Business and dining etiquette—Japan

Business & dining etiquette—Japan

Like in most cultures, meals can really help relationship building in Japan. If invited to dinner in Japan, you should learn a few phrases in Japanese to show your host respect. Key phrases are itadakimasu at the beginning and goschisousama deshita at the termination of a meal. The word to use when toasting is kampai and when drinking, the glass is never left unfilled. Drinking is viewed as a way to relieve the stress that comes with doing business and is an important part of networking. You should never pour yourself a drink; this is a pleasure exclusively reserved for your host.

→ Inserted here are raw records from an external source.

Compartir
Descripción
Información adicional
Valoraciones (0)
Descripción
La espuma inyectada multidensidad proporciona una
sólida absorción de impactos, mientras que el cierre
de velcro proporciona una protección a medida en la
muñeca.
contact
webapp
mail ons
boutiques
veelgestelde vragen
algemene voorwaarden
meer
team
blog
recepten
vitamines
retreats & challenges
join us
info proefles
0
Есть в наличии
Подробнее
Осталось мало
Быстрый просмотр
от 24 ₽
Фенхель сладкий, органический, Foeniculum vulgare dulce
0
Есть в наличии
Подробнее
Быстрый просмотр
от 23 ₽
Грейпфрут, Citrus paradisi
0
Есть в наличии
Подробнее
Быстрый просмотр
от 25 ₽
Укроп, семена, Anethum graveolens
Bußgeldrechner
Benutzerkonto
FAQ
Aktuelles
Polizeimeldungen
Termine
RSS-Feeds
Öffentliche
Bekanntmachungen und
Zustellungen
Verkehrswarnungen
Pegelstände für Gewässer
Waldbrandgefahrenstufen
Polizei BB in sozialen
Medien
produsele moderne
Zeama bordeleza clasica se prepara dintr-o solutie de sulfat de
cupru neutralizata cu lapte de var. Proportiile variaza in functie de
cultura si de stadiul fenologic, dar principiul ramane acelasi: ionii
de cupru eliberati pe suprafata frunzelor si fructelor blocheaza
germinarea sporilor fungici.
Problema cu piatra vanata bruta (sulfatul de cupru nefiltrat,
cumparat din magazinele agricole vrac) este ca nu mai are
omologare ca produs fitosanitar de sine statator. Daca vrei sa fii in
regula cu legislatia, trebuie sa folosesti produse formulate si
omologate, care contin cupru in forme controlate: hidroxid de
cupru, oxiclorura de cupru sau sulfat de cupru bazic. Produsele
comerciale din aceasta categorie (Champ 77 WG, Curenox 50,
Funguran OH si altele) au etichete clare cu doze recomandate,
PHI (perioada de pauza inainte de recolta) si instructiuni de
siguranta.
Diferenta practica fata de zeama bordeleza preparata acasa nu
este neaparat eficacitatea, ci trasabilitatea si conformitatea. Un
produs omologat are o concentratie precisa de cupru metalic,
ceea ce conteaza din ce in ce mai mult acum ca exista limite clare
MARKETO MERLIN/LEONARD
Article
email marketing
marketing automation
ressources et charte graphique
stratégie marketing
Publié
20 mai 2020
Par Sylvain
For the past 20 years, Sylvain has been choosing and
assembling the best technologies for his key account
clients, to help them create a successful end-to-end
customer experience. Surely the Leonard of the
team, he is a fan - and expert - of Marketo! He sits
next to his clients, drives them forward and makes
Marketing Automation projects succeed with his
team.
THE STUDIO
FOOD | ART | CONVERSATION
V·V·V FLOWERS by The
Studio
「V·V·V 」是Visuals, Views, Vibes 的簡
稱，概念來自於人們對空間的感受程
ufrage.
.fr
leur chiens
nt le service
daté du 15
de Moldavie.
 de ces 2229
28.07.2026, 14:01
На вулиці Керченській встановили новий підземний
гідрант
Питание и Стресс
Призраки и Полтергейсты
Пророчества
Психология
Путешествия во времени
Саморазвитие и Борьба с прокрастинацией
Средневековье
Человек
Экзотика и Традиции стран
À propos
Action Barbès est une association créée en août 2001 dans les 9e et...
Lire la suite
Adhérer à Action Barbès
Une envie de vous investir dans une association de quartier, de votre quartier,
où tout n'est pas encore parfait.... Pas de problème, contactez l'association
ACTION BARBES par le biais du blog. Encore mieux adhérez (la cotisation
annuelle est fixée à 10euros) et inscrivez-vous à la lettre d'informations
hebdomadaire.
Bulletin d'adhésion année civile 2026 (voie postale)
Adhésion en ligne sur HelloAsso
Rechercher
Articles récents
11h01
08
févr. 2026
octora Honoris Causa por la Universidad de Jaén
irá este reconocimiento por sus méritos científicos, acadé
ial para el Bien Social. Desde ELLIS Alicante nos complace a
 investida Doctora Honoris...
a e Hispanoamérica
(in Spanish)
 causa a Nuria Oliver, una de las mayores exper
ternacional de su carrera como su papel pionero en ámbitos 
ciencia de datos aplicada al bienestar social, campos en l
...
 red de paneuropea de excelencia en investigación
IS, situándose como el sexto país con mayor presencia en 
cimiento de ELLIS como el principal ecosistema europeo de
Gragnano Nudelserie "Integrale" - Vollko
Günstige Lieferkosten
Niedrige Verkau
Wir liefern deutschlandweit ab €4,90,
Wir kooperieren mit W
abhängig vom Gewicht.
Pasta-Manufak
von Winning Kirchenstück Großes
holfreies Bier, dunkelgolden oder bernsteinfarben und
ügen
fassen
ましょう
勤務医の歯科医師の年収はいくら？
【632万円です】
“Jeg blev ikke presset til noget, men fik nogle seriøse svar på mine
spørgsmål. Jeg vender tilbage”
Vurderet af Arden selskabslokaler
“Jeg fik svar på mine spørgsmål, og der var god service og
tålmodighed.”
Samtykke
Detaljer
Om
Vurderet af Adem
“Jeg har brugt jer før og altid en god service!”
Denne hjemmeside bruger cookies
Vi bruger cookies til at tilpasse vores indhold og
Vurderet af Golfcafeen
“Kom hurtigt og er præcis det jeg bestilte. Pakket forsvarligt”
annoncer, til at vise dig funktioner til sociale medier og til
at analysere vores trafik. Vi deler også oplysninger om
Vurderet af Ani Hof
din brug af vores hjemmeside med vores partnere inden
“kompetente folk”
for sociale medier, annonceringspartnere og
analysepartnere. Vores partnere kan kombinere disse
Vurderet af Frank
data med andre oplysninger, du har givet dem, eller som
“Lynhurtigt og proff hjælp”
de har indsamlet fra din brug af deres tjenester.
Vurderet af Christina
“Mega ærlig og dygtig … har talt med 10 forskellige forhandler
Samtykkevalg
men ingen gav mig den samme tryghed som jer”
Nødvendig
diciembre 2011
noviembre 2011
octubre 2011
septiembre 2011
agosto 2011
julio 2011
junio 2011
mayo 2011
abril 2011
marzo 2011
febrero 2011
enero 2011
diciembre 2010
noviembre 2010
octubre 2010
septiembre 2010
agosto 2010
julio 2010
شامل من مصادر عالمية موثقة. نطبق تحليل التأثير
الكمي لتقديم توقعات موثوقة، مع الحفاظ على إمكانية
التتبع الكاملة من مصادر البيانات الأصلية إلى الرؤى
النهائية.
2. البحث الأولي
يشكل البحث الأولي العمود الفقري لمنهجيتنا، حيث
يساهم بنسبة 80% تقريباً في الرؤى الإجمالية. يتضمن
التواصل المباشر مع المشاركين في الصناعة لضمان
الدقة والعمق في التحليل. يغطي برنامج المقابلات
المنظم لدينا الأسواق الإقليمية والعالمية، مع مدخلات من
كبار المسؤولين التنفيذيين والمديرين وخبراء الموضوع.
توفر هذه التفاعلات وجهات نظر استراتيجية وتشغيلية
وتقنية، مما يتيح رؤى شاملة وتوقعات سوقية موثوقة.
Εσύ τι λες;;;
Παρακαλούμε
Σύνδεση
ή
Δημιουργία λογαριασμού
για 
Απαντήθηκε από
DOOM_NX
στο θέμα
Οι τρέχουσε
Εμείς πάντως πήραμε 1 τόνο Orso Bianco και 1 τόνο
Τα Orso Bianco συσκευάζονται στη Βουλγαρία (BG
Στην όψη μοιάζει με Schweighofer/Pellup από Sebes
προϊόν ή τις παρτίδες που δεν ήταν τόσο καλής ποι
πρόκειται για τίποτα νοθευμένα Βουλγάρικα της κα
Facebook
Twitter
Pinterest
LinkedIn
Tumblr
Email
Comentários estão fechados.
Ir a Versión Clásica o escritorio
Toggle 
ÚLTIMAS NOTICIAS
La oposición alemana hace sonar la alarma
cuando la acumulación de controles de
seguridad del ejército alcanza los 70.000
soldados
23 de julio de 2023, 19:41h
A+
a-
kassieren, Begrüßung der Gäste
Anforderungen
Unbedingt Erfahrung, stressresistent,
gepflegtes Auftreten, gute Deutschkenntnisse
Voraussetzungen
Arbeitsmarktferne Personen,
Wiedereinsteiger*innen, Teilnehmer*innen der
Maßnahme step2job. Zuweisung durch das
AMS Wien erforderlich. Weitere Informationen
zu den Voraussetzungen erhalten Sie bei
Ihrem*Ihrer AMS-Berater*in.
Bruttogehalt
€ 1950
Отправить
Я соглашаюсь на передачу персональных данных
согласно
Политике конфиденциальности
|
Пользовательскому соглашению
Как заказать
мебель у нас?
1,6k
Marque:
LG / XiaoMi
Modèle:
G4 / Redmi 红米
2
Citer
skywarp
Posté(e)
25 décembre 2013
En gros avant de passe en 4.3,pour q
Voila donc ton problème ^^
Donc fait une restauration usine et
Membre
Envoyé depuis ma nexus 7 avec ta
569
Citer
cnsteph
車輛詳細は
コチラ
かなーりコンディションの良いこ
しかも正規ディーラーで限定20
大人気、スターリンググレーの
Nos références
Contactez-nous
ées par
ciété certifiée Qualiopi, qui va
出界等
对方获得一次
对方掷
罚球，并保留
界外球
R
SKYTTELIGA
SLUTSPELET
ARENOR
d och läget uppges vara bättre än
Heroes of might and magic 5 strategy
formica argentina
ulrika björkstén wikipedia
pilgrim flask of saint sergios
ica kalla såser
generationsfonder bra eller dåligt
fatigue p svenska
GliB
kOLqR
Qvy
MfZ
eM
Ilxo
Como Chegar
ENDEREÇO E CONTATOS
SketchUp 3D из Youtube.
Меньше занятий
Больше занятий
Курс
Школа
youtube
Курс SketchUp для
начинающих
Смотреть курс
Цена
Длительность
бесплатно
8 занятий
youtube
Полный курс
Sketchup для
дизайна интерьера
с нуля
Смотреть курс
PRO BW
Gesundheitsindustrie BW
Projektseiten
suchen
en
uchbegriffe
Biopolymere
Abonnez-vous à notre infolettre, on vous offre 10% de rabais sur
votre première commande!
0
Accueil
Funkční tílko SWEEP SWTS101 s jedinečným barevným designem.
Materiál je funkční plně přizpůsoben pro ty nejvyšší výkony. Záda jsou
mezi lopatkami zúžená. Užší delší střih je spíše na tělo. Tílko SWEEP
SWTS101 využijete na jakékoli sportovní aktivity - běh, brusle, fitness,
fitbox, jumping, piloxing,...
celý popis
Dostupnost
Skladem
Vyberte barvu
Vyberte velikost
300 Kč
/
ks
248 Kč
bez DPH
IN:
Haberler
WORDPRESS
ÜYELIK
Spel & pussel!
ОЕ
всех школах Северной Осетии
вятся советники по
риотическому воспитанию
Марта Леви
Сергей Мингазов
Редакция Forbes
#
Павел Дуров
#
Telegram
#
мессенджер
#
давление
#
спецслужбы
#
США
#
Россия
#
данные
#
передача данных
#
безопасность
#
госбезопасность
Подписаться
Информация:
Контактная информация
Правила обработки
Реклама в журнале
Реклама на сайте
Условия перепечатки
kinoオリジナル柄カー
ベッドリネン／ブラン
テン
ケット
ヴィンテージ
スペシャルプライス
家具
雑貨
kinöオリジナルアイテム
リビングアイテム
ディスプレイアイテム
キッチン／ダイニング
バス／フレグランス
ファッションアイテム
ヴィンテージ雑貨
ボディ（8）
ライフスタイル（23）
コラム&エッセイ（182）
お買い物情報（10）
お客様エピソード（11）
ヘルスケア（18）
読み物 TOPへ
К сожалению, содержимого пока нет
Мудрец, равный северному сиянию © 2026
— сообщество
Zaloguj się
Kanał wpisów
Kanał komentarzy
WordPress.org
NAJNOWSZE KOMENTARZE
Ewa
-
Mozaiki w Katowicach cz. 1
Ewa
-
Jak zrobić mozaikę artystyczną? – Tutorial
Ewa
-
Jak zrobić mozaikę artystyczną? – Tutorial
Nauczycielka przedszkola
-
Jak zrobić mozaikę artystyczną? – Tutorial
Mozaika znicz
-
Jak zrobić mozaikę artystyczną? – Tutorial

While eating, you should slurp your noodles. This will demonstrate that you are enjoying your food. Feel free to use this time to get to know your host. Communication is very unemotional, but very direct. You may be asked questions related to the size of your house or the amount of your annual income. The Japanese strive to maximize business effectiveness and pursue topics that can help them better assess a situation or an individual. Unlike China, dinnertime is acceptable for business discussion. Although they are direct, the Japanese are very comfortable with silence and use it often in conversation. You must learn to interpret these signals and not mistake them for insecurity.

Dinners are usually held after business hours at bars, restaurants, or “hostess bars.” The latter are reserved exclusively for businessmen, and women should not attend. If invited out, you should allow your host to pay. Reciprocation of this gesture is expected as well. To invite your host out, choose a Western-style restaurant and insist on paying for the meal. Do not openly display money, however. Use an envelope if needed.